Sem espaço para o infame Crazy Gang
Num formato de oito equipas, houve quem se queixasse da falta do Blackburn, campeão nos noventas. A queixa do repórter veio da falta do Crazy Gang do Wimbledon. "A primeira coisa que ‘aviso’ cada novo jogador é sobre o facto de isto ser um jogo amigável, de veteranos, em que ninguém se quer chatear, muito menos magoar. Claro que há competitividade, mas ações menos elegantes são estritamente proibidas. Até porque temos dezenas de crianças a assistir ao evento", contextualiza, banindo um aspirante a Vinnie Jones da fita do Carnabol. "Como tal, um Crazy Gang do Wimbledon, que era temido pelas piores razões, não se coaduna com os nossos valores! Mas tivemos equipas fortíssimas a praticar futebol positivo… Na pândega, que é o mais importante, venceu o West West Ham”.
Aquele Chalana e o Valderrama
Num exercício de originalidade e criatividade nas imitações futebolísticas, Lourenço Ferreira também vibra com imagens que ficam perpetuadas para a história. "Ano após ano, aparecem imitações extraordinárias. Pela semelhança visual e também gestual. É também para isso que cá estamos, para homenagear quem nos deu inúmeros momentos inesquecíveis. E é por isso que, a cada edição, presenteamos a melhor imitação.

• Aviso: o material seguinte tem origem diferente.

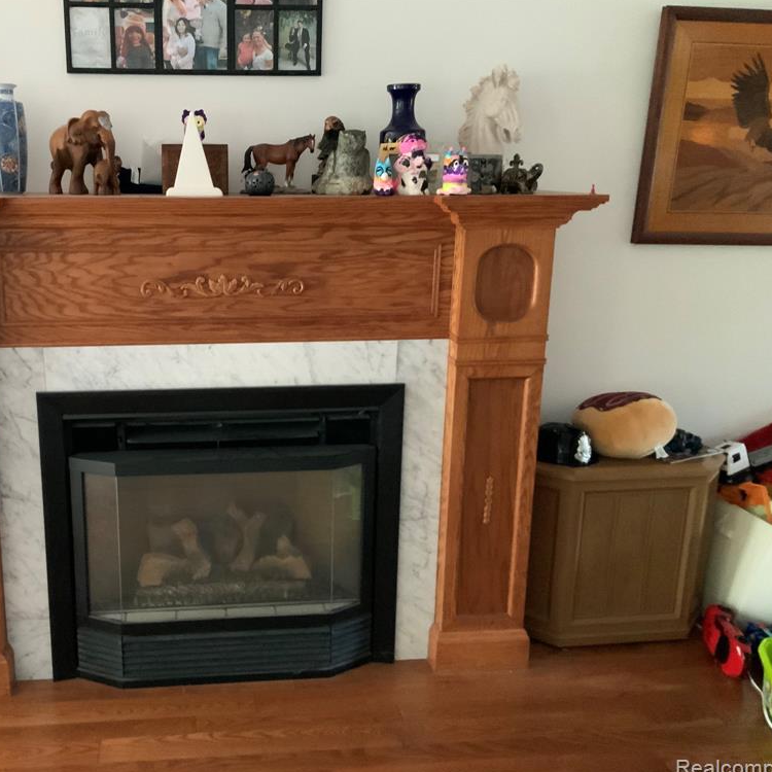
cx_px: 253
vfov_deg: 47.2
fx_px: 883
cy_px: 389
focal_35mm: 35
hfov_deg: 46.4
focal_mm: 3
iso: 500
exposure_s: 1/30
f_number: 1.8
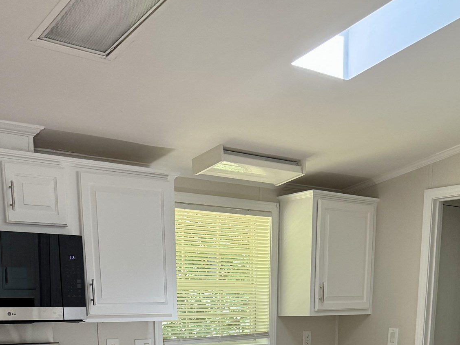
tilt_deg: -11.0
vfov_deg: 25.6
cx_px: 212
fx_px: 651
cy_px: 447
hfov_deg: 38.9
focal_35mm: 49
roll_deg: +0.3
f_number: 1.78
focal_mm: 6.76
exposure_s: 1/203
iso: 200
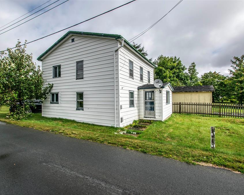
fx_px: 123
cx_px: 120
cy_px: 98
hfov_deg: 89.6
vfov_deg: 77.0
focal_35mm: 17
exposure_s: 1/320
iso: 200
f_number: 11
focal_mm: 10
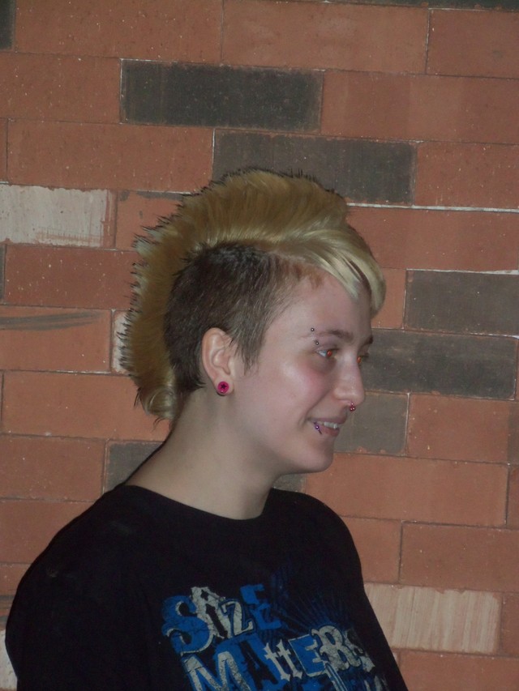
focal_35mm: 140
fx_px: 2798
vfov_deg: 14.1
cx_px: 260
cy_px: 346
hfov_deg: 10.6
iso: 400
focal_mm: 25.3
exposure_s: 1/200
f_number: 5.7
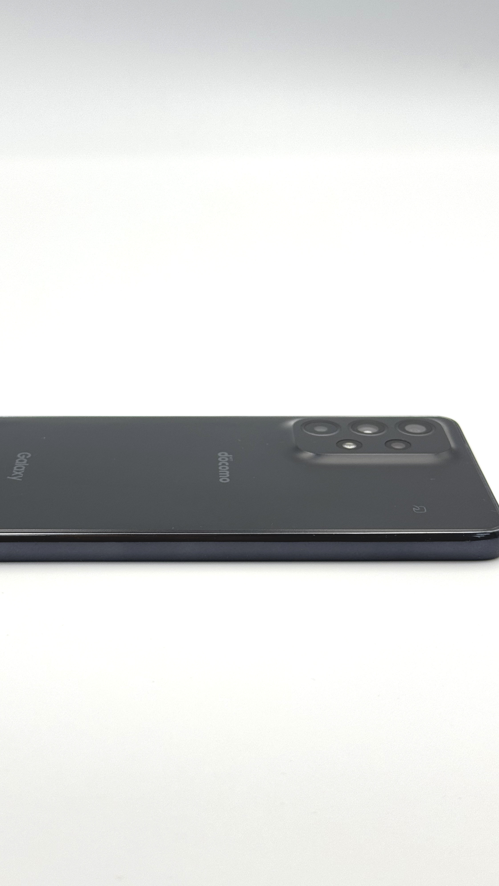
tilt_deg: -25.4
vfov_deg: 39.2
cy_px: 444
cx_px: 183
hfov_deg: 22.6
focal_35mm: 53
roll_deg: -0.5
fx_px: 1247
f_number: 1.78
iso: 64
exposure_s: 1/402
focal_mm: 6.76
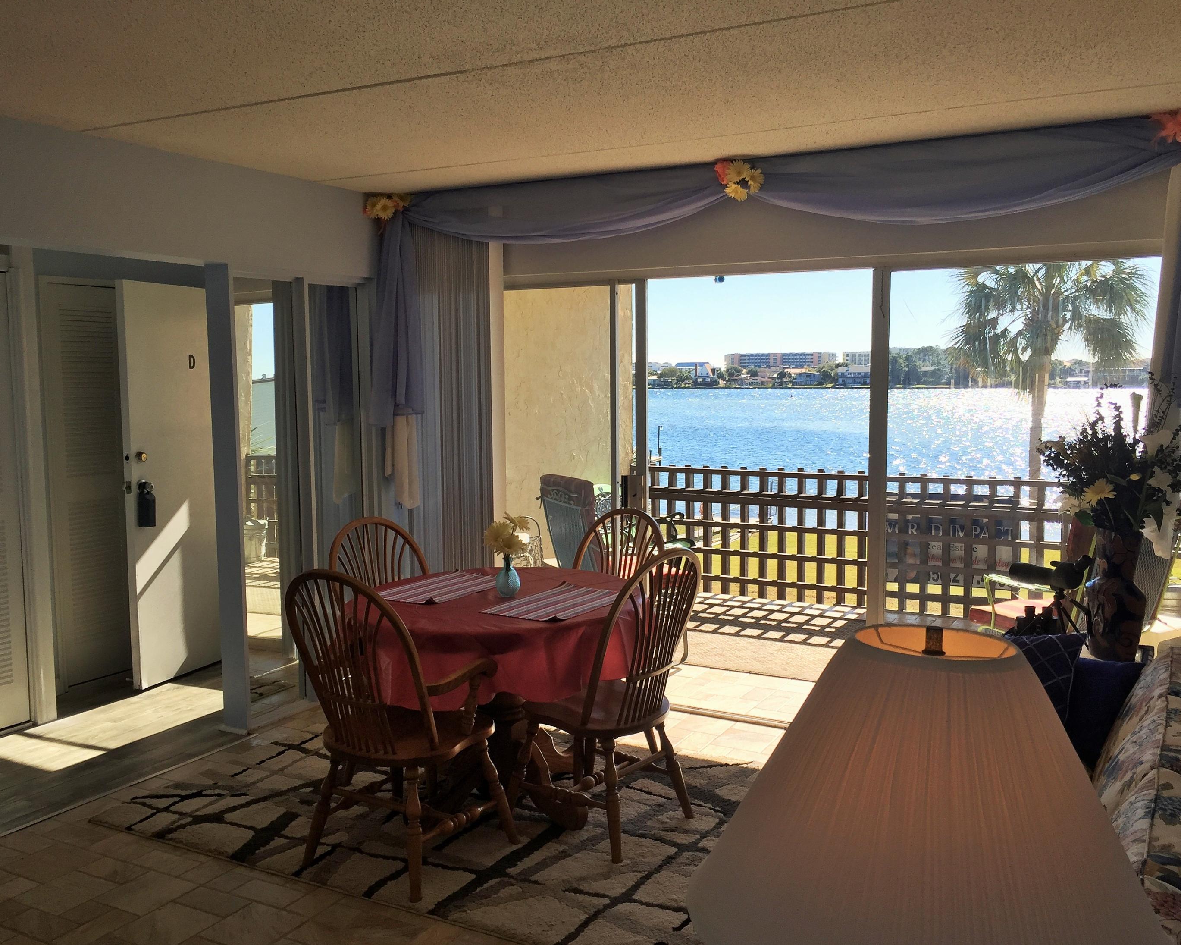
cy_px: 482
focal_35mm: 31
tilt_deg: -5.7
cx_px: 585
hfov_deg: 57.2
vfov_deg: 47.1
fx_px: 1084
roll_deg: +0.1
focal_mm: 4.15
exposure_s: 1/898
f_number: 2.2
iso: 32
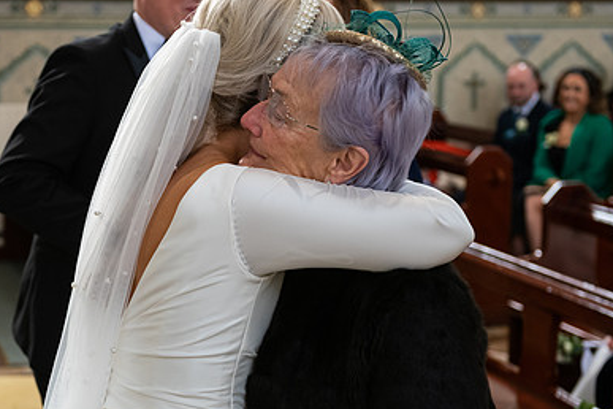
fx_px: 1277
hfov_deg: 26.9
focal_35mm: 75
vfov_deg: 18.2
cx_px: 250
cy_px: 240
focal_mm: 50
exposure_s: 1/250
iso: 1000
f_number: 3.5
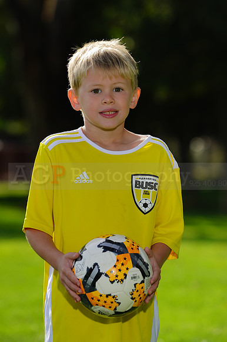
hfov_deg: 4.8
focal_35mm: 285
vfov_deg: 7.2
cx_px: 114
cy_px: 171
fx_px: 2699
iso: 80
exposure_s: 1/200
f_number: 8
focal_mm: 285
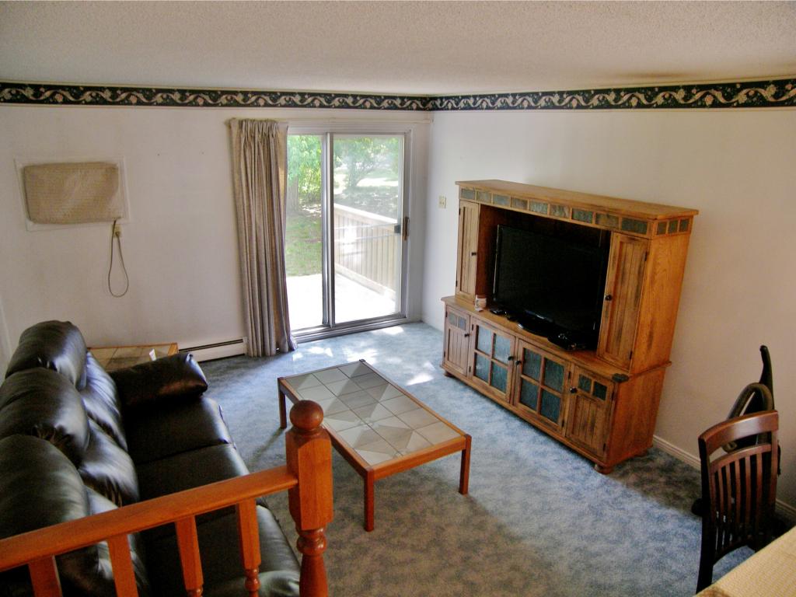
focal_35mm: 24
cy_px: 298
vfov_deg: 56.8
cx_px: 398
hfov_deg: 71.6
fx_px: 552
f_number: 2.8
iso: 80
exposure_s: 1/30
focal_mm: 5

Assim de memória, já tivemos um fantástico Roberto Baggio, Chalana, Carlos Valderrama, Jurgen Klopp, Ruud Gullit, Artur Jorge ou Paulinho Cascavel…", conclui Lourenço Ferreira, estimando disputa acesa pela conquista da nova edição. Não faltam pergaminhos nos participantes, ambições ao rubro, até porque há um troféu – uma réplica da que enobrece o Mundial – acrescentada, neste contexto, do desenho de dois lavagantes, em analogia a um apelido do organizador. Os jogos acontecem na manhã de sábado, dia 28, e prolongam-se até ao início da tarde.